As I get older I find myself thinking about stories more and more before I work so that by the time I eventually sit down to write them, I know more or less how it’s going to look, start, or feel. Once I do actually set pencil to paper, though, everything changes and I end up erasing, redrawing, and rewriting more than I keep. Once a picture is on the page I think of about ten things that never would have occurred to me otherwise. Then when I think of the strip at other odd times during the day, it’s a completely different thing than it was before I started.

By now, Ware is probably tired of being asked about this, but I find it objectively fascinating, even staggering. And part of the explanation lies in the contrast between the time that it takes and the relatively compressed period in which it can be absorbed, as Ware stated in a more recent interview: “I think there’s a certain value in spending a lot of time on something and condensing thought into something that maybe only takes two seconds to read but maybe takes forty hours to draw.”

I think that this gets at something fundamental about Ware’s career, which is a testament to how the art of a miniaturist can turn into something profoundly epic, even colossal, when diligently pursued for a lifetime. (In this respect, Ware has a lot in common with Stephin Merritt, a figure to whom I’m surprised he isn’t compared more often.) And his approach on the page is mirrored in his attitude toward storytelling as a whole, which is to disclaim the existence of any larger plan at all. Ware often suggests that his narrative structure emerges almost by accident, saying in his interview with Glass: “I started drawing this character, Jimmy Corrigan, in my sketchbook and did a couple of stories with him, and I realized he’s my only human character so I better hold on to him.” He expanded on this point a few years later:

I was still in art school when I started [Jimmy Corrigan], and I thought this story would only last maybe about three months or so, just a few episodes. Because I had absolutely no idea what I was doing at all and I am a terrible writer, it got completely out of hand. It ended up lasting for seven years, which is why when you read the book, the first hundred pages or so are completely insensate. It’s very poorly written, which I apologize for—I didn’t really think of a way to try and fix that, but that’s just the way it is…I did a couple of joke strips with this character Jimmy Corrigan, and I kind of latched onto him as my only contact with humanity on the comics page. Then he became this main character. There’s no planning to this at all; it’s this crazy way of working organically and letting something happen on the page for lack of any better thoughtful literary charter…I think that’s actually the way most of my characters start, as joke characters, and then I become more empathetic or sympathetic towards them.

◆ SUPPLIED INFORMATION:

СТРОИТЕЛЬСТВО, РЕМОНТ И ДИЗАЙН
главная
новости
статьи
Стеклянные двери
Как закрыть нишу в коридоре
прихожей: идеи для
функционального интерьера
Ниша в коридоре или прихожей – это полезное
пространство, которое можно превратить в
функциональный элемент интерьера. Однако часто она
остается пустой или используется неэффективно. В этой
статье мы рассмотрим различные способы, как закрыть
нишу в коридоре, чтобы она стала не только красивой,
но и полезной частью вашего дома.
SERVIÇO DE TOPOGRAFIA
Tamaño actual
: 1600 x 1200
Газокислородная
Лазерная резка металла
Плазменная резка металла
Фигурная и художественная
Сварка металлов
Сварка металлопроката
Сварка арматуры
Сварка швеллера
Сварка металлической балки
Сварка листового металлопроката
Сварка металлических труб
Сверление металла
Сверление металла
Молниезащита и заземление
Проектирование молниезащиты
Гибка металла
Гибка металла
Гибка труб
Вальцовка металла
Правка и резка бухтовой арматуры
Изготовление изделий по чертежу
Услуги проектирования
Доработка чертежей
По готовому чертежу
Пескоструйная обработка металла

==

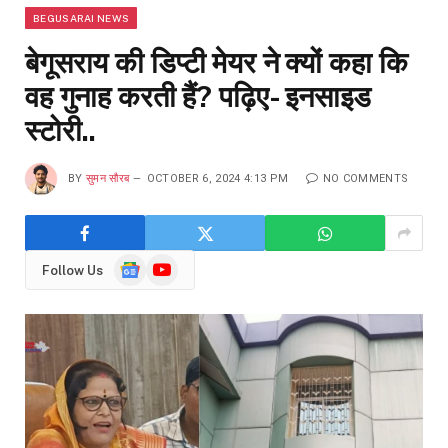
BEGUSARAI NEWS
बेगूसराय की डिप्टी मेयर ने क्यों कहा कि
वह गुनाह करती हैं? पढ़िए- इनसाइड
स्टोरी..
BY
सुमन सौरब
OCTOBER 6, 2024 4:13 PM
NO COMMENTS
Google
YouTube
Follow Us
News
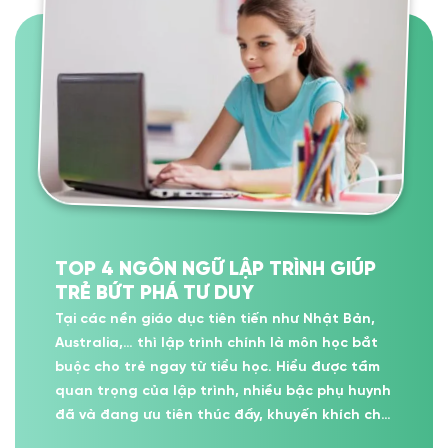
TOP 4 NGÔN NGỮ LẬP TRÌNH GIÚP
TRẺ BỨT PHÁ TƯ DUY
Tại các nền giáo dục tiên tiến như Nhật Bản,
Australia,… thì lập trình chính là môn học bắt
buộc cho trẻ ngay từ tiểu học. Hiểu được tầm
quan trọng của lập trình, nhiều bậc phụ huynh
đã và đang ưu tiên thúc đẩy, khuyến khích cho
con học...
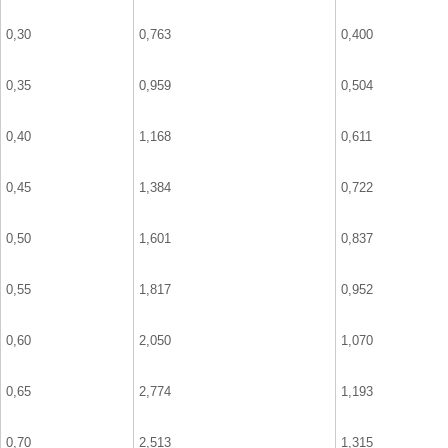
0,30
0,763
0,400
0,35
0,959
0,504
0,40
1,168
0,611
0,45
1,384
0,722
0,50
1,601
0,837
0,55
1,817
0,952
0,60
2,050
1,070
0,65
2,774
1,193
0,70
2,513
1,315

---

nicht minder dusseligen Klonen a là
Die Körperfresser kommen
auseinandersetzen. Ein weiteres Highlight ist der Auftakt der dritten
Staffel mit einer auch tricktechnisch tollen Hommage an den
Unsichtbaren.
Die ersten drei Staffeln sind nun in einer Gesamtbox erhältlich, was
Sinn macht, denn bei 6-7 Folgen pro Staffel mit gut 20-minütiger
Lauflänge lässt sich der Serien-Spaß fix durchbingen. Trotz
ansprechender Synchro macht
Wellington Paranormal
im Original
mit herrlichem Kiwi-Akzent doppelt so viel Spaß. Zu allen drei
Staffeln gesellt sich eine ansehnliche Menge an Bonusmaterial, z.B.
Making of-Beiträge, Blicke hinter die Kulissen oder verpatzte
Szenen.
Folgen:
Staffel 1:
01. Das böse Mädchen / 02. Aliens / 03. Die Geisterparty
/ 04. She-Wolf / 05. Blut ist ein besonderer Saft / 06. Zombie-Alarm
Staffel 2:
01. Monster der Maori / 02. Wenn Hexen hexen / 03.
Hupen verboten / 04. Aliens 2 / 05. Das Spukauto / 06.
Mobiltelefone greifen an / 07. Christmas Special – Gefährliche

◆ ACTIVITY 1: In the passage on Ware's comics work, how long did Jimmy Corrigan end up lasting?
◆ ACTIVITY 2: Write out the passage on Ware's comics work word for word, starting at "As I get older" and ending at "before I started.".
◆ ACTIVITY 3: Carry on the passage on Ware's comics work from its final sentence.

◆ REPLY 1: Seven years.

◆ REPLY 2:
As I get older I find myself thinking about stories more and more before I work so that by the time I eventually sit down to write them, I know more or less how it’s going to look, start, or feel. Once I do actually set pencil to paper, though, everything changes and I end up erasing, redrawing, and rewriting more than I keep. Once a picture is on the page I think of about ten things that never would have occurred to me otherwise. Then when I think of the strip at other odd times during the day, it’s a completely different thing than it was before I started.

◆ REPLY 3:
In other words, Ware’s decisions on the level of the individual panel, which might amount to an hour’s work, effectively reproduce—or anticipate—his approach over the course of years. And while you see this pattern in the life of nearly every artist, it’s particularly evident in Ware, both because he’s been relatively candid about his creative process and because so much of it has unfolded in plain sight.

The trouble is that it can be hard to draw lessons for ourselves from the work of such a singular talent. If nothing else, we can take it as a reminder on the value of small units of work completed on a regular basis, whether or not they involve a fixed deadline. In the earliest interview that I quoted above, Ware said: “I can’t do anything without having some sort of deadline; otherwise, I’m too lazy. I wouldn’t get it done.” A decade later, he modified his view:

As for my workday, I used to sit down and fritter away my time, but now I work within a more compressed schedule because I spend most of the day looking after my daughter. I’ve also given up my weekly deadline to allow the work to happen at a more natural pace, and I think I can say that for these two reasons I’m genuinely happy for the first time in my adult life. I’m glad I put myself through the misery of deadlines for twenty years, but if I can’t do it now for its own sake, then I shouldn’t be doing it at all.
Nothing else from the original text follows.